1. Noduläre Polyarteriitis (PAN) In der Vergangenheit war MPA eine Art von PAN. Als sich die Krankheit immer weiter vertiefte, stellte sich heraus, dass die klinischen Manifestationen der beiden nicht identisch waren. Chapel Hill Consensus Conference) listet MPA allein als Krankheit auf: Nach der neuen Definition handelt es sich bei PAN um eine nekrotische Entzündung der mittleren Arterien und kleinen Arterien ohne Glomerulonephritis oder Mikroarterien, Kapillar- oder Mikrogefäßentzündung; MPA ist eine nekrotisierende Vaskulitis, an der hauptsächlich kleine Blutgefäße mit geringer oder keiner Ablagerung von Immunkomplexen beteiligt sind. Unter diesen ist nekrotisierende Glomerulonephritis häufig, und pulmonale Kapillarvaskulitis tritt häufig auf.

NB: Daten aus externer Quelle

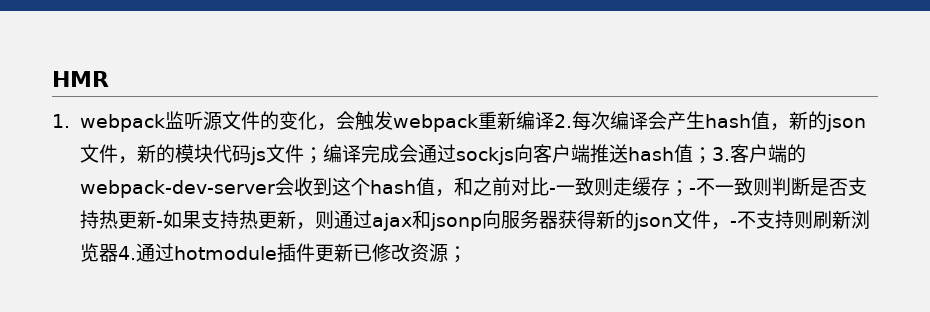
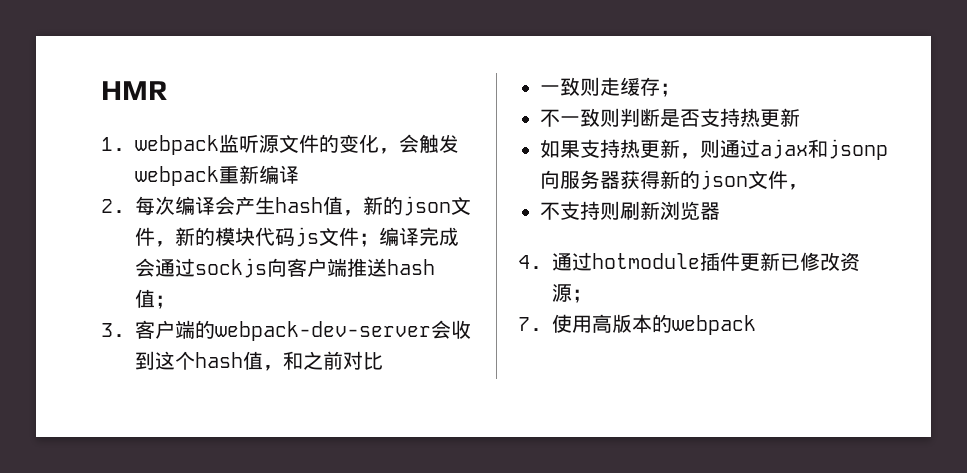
(554, 121) none -> (299, 174) //
(712, 155) none -> (175, 302) //
[548,188,556,194] - -> (383, 361) //
[688,188,696,194] - -> (680, 90) //
[155,221,163,227] - -> (800, 117) //
[729,221,737,227] - -> (808, 187) //
(118, 253) none -> (720, 211) //
(467, 254) none -> [518,314,756,335] // 7.使用高版本的webpack

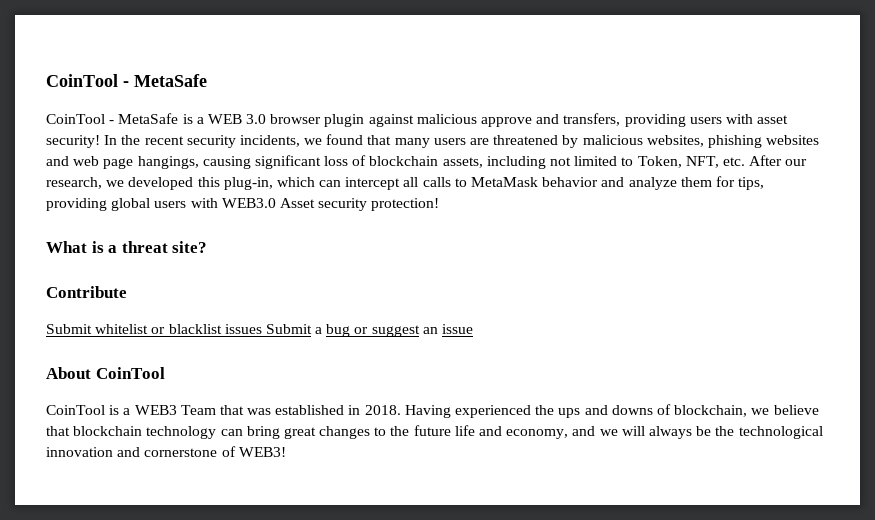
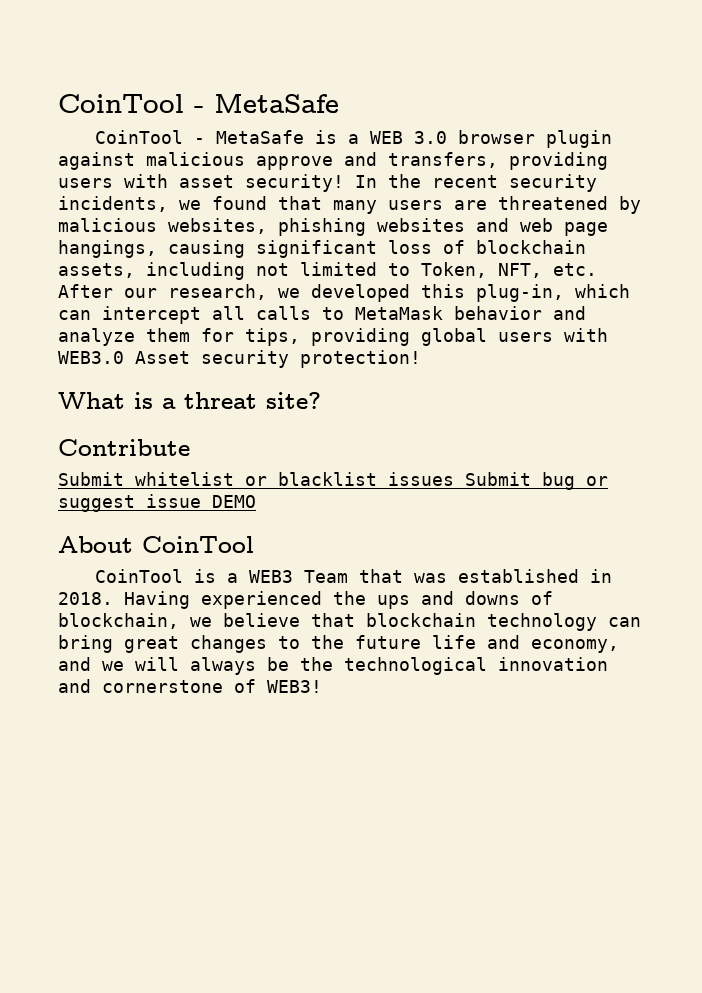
[315,327,323,334] a -> (531, 479) none
[422,327,438,334] an -> (135, 503) none
(474, 329) none -> [212,495,256,508] DEMO

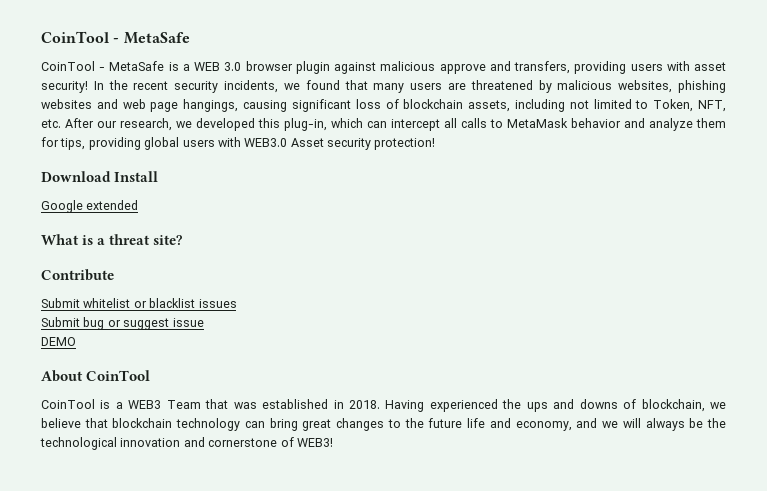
(421, 359) none -> [41,171,159,182] [41,200,139,213] // Download Install // Google extended
(454, 479) none -> (237, 303) //
(201, 501) none -> (204, 322) //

2. Wegener-Granulom (WG) WG ist eine Vaskulitis kleiner Arterien und Venen. Die obigen, unteren Atemwege und Nierenläsionen sind die wichtigsten klinischen Merkmale, c-ANCA ist häufiger, Biopsie Pathologie zeigt kleine Gefäßwand oder Es gibt eine neutrophile Infiltration und nekrotisierende Granulombildung, während MPA den oberen Atemtrakt selten beeinflusst, hauptsächlich p-ANCA-positiv, im Allgemeinen keine Granulombildung.

3. Lungenhämorrhagisches Nephritis-Syndrom (Goodpasture-Syndrom) Das Goodpasture-Syndrom, auch als Anti-GMB-Krankheit mit Lungenblutung bekannt, ist auf eine Schädigung der alveolären und glomerulären Basalmembran zurückzuführen. Pathogenität, einschließlich wiederholter diffuser Lungenblutung, Glomerulonephritis und zirkulierender anti-glomerulärer Basalmembran-Antikörper-Triade (Anti-GBM), klinische Manifestationen wiederholter diffuser Lungenblutung, Anämie und Nierenblutung (Hämaturie), Lungen- und Die Nierenbiopsie zeigte, dass IgG und C3 gegen den Basalmembran-Antikörper kontinuierlich und linear entlang der Alveolarwand und der Kapillarwand des Glomerulus abgelagert wurden.Der Nachweis von Anti-Basalmembran-Antikörpern im Blutkreislauf war eine wichtige Grundlage für die Diagnose dieser Krankheit.